The jumbled setting shouldn’t be a deal-breaker, really, yet it’s reflective of a certain slapdash quality in Honey Don’t! — a feeling that the film was rushed into production to build on the momentum from Drive-Away Dolls, when the script could have used another pass.
It is, admittedly, refreshing to see a Coen brother popping out movies at such a nimble, un-self-conscious pace. Joel and Ethan used to move from one project to the next with urgency and inspiration, but, after the late-career masterpiece Inside Llewyn Davis (2013), their output slowed considerably, then stopped altogether after 2018’s The Ballad of Buster Scruggs. The elder Coen brother has directed only one movie this decade, 2021’s The Tragedy of Macbeth, while Ethan and Cooke have already given us three, if you include the 2022 rockumentary Jerry Lee Lewis: Trouble in Mind. It feels ungrateful to complain, doesn’t it?
But between Honey Don’t! and the aforementioned documentary, quality control has taken a hit.

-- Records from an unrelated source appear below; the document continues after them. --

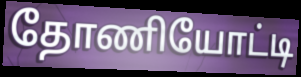
தோணியோட்டிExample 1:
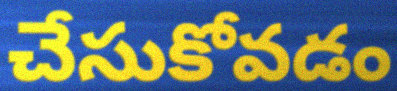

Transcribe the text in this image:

చేసుకోవడం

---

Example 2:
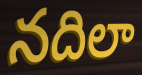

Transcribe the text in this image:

నదిలా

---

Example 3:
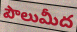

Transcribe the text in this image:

పౌలుమీద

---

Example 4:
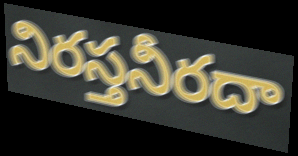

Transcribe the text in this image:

నిరస్తనీరదా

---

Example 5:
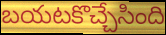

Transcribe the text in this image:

బయటకొచ్చేసింది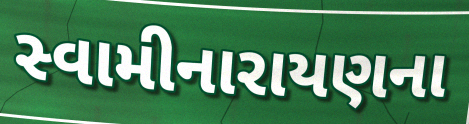
સ્વામીનારાયણના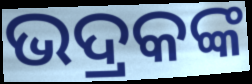
ଭଦ୍ରକଙ୍କ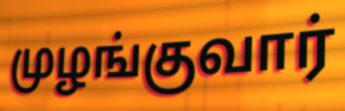
முழங்குவார்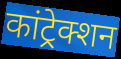
कांट्रेक्शनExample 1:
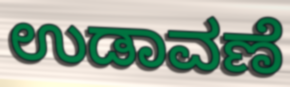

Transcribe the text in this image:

ಉಡಾವಣೆ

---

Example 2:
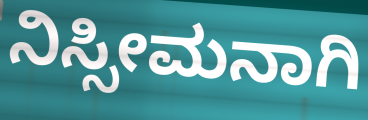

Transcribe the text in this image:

ನಿಸ್ಸೀಮನಾಗಿ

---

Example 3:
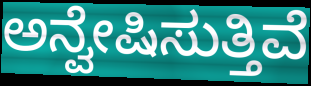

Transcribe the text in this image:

ಅನ್ವೇಷಿಸುತ್ತಿವೆ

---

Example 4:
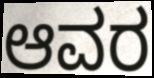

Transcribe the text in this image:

ಆವರ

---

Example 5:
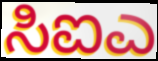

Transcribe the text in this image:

ಸಿಐಎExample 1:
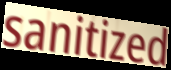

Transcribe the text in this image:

sanitized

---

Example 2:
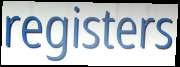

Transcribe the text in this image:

registers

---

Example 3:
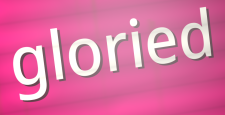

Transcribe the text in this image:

gloried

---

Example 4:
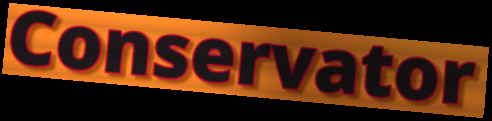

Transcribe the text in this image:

Conservator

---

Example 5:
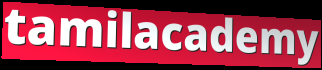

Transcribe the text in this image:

tamilacademy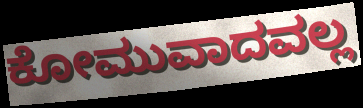
ಕೋಮುವಾದವಲ್ಲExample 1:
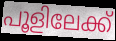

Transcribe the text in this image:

പൂളിലേക്ക്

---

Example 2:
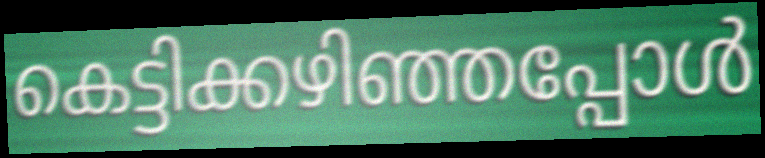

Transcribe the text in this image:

കെട്ടിക്കഴിഞ്ഞപ്പോൾ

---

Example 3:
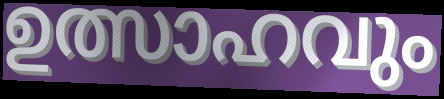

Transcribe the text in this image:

ഉത്സാഹവും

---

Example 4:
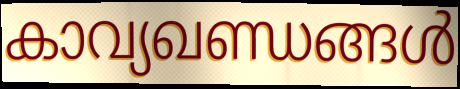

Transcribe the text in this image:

കാവ്യഖണ്ഡങ്ങൾ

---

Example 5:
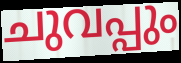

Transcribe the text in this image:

ചുവപ്പും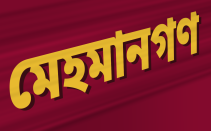
মেহমানগণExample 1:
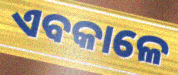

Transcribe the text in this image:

ଏବକାଳେ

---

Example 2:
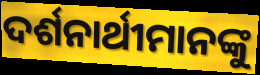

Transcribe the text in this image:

ଦର୍ଶନାର୍ଥୀମାନଙ୍କୁ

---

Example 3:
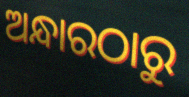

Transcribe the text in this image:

ଅନ୍ଧାରଠାରୁ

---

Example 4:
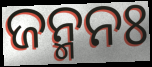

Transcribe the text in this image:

ଜନ୍ମନଃ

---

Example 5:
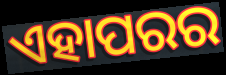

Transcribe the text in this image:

ଏହାପରର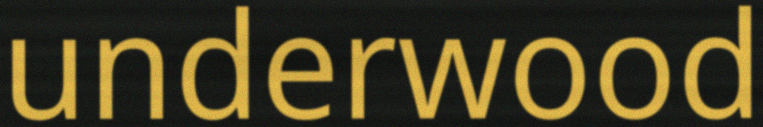
underwood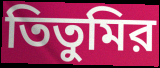
তিতুমিরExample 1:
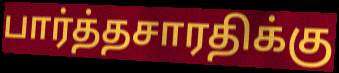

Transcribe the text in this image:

பார்த்தசாரதிக்கு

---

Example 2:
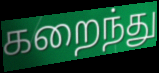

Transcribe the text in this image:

கறைந்து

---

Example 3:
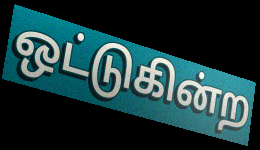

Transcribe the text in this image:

ஒட்டுகின்ற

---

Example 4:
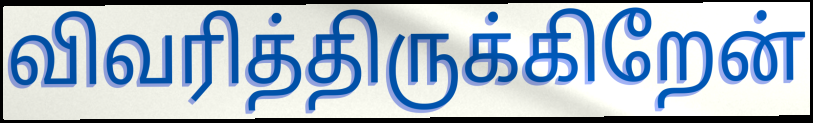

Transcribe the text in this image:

விவரித்திருக்கிறேன்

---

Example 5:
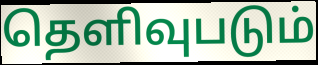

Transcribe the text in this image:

தெளிவுபடும்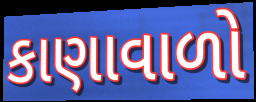
કાણાવાળો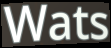
Wats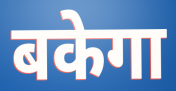
बकेगा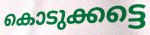
കൊടുക്കട്ടെ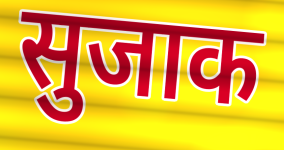
सुजाक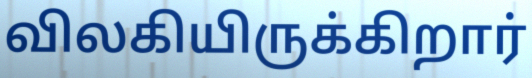
விலகியிருக்கிறார்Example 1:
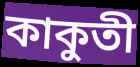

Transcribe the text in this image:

কাকুতী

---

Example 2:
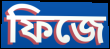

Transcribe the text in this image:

ফিজে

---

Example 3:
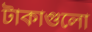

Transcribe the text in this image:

টাকাগুলো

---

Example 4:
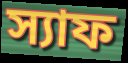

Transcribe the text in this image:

স্যাফ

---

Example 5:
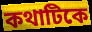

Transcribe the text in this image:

কথাটিকে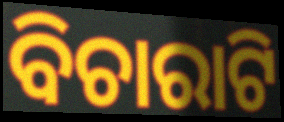
ବିଚାରାଟିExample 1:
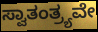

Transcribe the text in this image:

ಸ್ವಾತಂತ್ರ್ಯವೇ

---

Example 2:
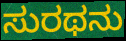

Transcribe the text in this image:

This film is clearly an affectionate homage to the works of low-budget ’70s genre filmmakers like Russ Meyer and John Waters, artists who worked quickly, cheaply, and without fretting over matters of good taste. But Honey Don’t! is not a B-movie, and therein lies a bit of artistic dissonance. This is a well-funded studio movie starring Hollywood A-listers; like Quentin Tarantino’s Death Proof, it yearns to emulate a cheapy, trashy sensibility that clashes with the material realities of its production. Ethan Coen, with his brother, remains among the most original American filmmakers of the past 40 years, but this film’s thrills are largely imitative.